February 9, 1959, petitioner, feeling that he had suffered an injury while employed by respondent M & S Maintenance Co., filed claim for compensation. June 16, 1959, the deputy commissioner entered his order dismissing the claim because “The claimant has failed to produce competent substantial evidence to establish that he sustained an injury by accident as he alleged. The carrier has produced competent substantial evidence showing that the claimant did not sustain an injury as alleged.” Thereafter petitioner pursuant to § 440.28, Florida Statutes, F.S.A. sought review and modification of the deputy’s order of June 16 on the ground of newly discovered evidence. Hearing was held on the petition for modification and on November 12, 1959, the deputy found he was in error in his first order and entered a second order finding petitioner’s injury compensable. He based said finding on newly discovered evidence, the same being a “repair ticket,” and entered judgment requiring that compensa*869tion be paid petitioner. The full commission reversed the said order because, said the full commission,
“The employer and carrier argue essentially that the repair ticket submitted by the claimant herein at the second hearing was not newly discovered evidence since it merely corroborated the testimony of the claimant in the first hearing in this matter, and therefore, should only be considered cumulative rather than newly discovered evidence. The contentions of the employer and carrier are well taken, and, in our opinion, the evidence submitted by the claimant is cumulative. The fact that the Deputy Commissioner has now changed his mind respecting the instant claim is not a ground for reopening the case under Section 440.28. There does not appear to be any basis for the Deputy to have found a mistake in the determination of fact from that of his prior order.”

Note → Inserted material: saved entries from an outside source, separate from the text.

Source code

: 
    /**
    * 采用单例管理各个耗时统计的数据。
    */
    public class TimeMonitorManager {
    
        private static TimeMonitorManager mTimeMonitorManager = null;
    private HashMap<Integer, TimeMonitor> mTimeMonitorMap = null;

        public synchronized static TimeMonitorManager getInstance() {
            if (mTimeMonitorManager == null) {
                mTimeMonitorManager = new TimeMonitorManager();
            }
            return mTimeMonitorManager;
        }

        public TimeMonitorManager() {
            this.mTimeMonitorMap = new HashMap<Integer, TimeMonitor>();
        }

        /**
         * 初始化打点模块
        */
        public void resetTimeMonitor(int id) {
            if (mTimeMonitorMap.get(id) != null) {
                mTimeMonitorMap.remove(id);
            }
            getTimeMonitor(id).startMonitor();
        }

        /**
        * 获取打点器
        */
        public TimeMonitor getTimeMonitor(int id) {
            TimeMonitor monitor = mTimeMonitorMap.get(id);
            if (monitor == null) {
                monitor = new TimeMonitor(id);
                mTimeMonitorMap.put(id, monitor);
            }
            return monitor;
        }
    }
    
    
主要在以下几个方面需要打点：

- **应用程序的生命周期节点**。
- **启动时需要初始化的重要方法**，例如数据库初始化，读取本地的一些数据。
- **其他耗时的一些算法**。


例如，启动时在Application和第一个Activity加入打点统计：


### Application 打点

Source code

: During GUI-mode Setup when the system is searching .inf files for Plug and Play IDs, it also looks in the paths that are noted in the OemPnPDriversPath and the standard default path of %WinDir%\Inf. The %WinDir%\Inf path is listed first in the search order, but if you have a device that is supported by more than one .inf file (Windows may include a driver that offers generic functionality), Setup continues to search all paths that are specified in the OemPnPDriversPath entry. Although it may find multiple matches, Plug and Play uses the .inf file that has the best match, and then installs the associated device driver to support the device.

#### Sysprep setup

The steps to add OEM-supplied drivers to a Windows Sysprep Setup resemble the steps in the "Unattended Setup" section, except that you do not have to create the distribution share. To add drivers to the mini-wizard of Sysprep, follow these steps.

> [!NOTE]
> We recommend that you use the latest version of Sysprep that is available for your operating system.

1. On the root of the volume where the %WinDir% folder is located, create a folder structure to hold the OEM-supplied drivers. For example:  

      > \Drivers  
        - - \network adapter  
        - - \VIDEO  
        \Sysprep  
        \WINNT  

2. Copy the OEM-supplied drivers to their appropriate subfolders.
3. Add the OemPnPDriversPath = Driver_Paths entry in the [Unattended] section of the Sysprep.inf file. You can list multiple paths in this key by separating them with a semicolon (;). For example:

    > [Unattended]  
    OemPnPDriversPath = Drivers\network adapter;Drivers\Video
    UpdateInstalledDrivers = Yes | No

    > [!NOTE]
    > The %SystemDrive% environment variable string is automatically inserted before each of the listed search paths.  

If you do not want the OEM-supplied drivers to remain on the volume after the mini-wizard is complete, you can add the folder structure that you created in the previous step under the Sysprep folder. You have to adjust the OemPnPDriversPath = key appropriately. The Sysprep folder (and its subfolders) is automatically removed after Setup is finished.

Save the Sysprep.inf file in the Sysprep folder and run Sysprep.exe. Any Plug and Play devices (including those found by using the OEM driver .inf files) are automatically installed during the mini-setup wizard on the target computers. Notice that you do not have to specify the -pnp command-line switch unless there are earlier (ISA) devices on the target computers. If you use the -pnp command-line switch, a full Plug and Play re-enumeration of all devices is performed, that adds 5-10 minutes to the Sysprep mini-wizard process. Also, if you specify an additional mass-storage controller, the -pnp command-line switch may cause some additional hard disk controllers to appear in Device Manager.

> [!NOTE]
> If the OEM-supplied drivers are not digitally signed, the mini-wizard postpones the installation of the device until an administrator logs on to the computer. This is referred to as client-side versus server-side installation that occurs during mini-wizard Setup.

We are confronted by an appeal by cer-tiorari from the order of the full commission.
The point for determination is whether or not the “repair ticket” introduced at the second hearing constituted newly discovered evidence as contemplated by § 440.28, Florida Statutes, F.S.A.
In Sonny Boy’s Fruit Co. v. Compton, Fla.1950, 46 So.2d 17, we held that in order to modify a prior compensation order on the basis of a mistake in a determination of fact, pursuant to the evidence offered in support of the modification sought must not be merely cumulative, that is, it must do more than add to or controvert the evidence already taken and considered by the deputy. We have consistently adhered to this rule. McDonough v. Versailles Hotel, Fla.1952, 57 So.2d 16; Hall v. Seaboard Maritime Corp., Fla.App.1958, 104 So.2d 384, and Power v. Joseph G. Moretti, Inc., Fla.1960, 120 So.2d 443, 446. In the latter case, the court said:
“It is well established that in order to justify the modification of a compensation order on the basis of a mistake, the subsequent showing must consist of something more than additional evidence of facts already known, an accumulation of testimony on facts previously established, a mere change of mind by a witness, or a reanalysis of the prior record by the deputy and a change of his conclusions as a result of a retrospective exploration of the original record.”
Modification of the order complained of is sought on the ground of newly discovered evidence. The newly discovered evidence consists of a “repair ticket” allegedly misplaced by petitioner and discovered by his wife after the deputy had entered his first compensation order. Careful analysis of the deputy’s first order reveals that petitioner’s claim for compensation was denied because he failed to produce competent substantial evidence showing a compensable injury, that is, that petitioner’s injury occurred while level-ling or repairing a telephone booth in accordance with the requirement of his employment. Considerable testimony was taken relative to the repair ticket at the first hearing. We do not think it can be said that the repair ticket and the evidence relating to it does more than add to or controvert the evidence taken and considered by the deputy in the first hearing.
The petition for certiorari is denied.
THOMAS, C. J., TERRELL and ROBERTS, JJ., and SAULS, Circuit Judge, concur. DREW, J., dissents.